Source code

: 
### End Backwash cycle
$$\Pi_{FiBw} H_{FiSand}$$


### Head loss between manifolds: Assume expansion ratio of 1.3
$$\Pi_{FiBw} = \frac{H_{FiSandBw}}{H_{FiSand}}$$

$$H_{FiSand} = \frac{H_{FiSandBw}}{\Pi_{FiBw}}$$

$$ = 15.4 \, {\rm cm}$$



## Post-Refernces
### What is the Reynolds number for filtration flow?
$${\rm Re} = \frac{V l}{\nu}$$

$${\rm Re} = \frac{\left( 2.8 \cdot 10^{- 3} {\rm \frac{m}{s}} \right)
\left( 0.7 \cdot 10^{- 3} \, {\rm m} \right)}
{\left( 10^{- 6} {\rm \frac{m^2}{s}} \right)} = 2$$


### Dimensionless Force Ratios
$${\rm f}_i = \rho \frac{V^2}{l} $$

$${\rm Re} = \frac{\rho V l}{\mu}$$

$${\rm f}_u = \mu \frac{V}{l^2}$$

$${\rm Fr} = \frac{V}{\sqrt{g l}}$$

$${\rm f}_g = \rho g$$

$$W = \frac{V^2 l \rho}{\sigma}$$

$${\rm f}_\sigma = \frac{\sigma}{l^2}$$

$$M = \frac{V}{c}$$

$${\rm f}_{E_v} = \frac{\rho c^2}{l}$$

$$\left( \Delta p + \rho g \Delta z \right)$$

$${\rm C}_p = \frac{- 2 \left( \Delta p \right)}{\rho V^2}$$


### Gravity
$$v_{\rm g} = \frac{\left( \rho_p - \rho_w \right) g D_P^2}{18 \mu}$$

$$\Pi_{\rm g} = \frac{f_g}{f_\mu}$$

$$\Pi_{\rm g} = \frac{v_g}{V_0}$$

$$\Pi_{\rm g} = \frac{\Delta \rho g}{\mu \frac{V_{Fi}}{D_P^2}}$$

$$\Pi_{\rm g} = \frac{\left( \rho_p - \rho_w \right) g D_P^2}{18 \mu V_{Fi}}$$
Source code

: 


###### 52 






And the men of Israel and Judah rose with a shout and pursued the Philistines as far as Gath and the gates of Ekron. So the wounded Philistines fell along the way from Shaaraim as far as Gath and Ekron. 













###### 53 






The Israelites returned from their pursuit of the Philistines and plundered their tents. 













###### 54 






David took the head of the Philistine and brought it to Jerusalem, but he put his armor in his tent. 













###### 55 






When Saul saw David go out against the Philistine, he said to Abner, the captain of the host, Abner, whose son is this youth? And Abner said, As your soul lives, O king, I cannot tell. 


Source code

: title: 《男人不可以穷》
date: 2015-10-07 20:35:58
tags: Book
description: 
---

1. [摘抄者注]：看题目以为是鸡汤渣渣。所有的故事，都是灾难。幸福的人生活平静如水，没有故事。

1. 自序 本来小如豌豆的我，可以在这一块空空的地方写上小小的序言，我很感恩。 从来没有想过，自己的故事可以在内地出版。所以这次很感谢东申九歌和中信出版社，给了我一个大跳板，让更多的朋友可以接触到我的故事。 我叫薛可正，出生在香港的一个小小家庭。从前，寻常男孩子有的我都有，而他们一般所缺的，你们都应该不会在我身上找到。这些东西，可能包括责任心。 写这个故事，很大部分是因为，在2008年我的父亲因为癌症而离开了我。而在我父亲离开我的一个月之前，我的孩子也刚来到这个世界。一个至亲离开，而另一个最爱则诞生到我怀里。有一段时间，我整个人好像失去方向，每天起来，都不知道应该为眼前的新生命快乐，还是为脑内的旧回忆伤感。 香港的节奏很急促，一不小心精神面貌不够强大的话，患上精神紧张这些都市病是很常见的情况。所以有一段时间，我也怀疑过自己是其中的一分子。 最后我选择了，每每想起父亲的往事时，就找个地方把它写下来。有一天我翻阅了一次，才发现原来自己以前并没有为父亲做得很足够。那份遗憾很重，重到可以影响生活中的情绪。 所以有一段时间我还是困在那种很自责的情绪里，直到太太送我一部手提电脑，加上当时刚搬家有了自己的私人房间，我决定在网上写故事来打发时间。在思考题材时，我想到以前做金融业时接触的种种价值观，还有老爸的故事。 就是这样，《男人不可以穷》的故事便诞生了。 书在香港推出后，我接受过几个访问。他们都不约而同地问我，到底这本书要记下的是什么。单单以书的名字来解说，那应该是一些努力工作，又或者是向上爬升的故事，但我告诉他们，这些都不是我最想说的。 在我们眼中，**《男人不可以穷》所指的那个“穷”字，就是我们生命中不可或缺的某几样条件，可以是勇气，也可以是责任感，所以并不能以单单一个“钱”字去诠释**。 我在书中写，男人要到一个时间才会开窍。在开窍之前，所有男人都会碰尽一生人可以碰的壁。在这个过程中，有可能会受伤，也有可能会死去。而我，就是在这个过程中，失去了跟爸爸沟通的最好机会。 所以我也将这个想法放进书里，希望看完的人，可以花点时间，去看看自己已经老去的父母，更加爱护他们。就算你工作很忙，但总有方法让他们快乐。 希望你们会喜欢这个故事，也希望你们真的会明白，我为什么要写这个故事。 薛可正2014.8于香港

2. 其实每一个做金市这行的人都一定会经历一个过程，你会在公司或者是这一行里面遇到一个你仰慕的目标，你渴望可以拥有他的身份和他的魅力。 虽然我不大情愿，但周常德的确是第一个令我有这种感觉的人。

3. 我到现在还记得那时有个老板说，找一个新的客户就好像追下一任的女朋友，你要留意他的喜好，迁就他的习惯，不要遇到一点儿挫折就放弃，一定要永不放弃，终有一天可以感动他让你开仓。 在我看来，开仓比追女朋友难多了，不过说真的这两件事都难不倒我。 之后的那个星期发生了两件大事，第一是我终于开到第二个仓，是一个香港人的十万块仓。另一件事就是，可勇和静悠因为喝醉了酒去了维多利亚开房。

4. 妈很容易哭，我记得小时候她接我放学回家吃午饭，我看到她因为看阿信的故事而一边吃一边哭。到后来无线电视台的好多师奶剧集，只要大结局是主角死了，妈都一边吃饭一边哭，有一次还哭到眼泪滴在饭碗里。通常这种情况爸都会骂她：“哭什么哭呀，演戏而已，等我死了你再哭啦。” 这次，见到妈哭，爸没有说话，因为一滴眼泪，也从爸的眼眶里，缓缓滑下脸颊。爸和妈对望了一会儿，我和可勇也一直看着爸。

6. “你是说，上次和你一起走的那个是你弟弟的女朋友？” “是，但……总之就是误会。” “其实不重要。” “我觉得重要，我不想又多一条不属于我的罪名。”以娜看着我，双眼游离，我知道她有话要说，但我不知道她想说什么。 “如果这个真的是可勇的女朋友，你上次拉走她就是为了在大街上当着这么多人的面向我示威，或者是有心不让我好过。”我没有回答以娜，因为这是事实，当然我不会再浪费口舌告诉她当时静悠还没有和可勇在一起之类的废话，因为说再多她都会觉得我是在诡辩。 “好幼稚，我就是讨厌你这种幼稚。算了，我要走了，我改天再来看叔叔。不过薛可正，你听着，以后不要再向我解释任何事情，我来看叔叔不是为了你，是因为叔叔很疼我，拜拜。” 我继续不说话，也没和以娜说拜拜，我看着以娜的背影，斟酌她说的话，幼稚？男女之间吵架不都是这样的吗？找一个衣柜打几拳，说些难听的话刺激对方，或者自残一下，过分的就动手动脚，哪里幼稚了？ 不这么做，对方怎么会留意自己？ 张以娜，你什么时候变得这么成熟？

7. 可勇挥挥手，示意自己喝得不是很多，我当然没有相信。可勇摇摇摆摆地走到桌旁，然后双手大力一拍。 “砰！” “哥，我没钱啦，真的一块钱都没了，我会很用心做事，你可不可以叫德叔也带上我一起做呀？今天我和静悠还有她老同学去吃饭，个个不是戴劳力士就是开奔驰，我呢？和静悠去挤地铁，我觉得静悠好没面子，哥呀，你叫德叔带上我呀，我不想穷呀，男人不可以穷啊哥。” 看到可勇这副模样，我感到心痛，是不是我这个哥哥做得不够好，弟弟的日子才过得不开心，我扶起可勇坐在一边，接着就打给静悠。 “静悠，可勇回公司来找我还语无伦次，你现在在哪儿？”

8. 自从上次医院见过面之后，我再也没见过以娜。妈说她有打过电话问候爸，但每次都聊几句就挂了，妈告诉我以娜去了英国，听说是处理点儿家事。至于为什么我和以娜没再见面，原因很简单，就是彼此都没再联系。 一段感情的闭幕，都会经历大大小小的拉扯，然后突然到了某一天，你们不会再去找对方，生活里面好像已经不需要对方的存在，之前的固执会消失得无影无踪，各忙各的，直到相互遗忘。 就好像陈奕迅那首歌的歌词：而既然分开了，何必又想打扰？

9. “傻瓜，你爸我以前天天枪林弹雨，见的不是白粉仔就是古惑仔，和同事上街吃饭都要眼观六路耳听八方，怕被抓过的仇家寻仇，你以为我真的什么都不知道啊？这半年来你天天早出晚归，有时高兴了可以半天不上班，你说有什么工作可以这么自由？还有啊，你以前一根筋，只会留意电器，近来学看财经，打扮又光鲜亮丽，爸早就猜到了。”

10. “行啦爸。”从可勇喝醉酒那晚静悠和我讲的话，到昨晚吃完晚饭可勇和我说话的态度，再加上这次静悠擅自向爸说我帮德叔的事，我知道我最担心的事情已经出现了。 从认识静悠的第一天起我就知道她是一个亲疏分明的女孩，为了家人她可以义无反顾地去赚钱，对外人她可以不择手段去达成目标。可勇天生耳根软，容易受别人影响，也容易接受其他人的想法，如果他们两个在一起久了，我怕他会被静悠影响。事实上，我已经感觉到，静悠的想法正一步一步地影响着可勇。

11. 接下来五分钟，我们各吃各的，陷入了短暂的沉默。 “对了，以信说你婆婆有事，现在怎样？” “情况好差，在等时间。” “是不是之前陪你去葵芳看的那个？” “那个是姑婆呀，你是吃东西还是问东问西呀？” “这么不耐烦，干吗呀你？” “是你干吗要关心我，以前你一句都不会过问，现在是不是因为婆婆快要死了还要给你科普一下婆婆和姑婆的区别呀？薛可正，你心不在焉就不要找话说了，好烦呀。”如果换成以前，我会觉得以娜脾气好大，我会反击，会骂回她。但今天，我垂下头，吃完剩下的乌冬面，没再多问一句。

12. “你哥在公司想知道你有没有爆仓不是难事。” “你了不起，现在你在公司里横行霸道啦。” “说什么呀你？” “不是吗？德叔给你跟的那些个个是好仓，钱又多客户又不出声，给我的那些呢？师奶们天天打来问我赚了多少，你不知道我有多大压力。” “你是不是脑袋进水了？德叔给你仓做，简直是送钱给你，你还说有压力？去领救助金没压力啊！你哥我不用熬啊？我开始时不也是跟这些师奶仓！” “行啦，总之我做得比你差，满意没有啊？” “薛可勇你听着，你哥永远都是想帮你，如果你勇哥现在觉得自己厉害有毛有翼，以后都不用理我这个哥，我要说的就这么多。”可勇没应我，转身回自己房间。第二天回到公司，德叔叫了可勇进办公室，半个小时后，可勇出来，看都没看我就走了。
----
Search the entries for the string "from" and copy each line where it occurs.

And the men of Israel and Judah rose with a shout and pursued the Philistines as far as Gath and the gates of Ekron. So the wounded Philistines fell along the way from Shaaraim as far as Gath and Ekron. 
The Israelites returned from their pursuit of the Philistines and plundered their tents. 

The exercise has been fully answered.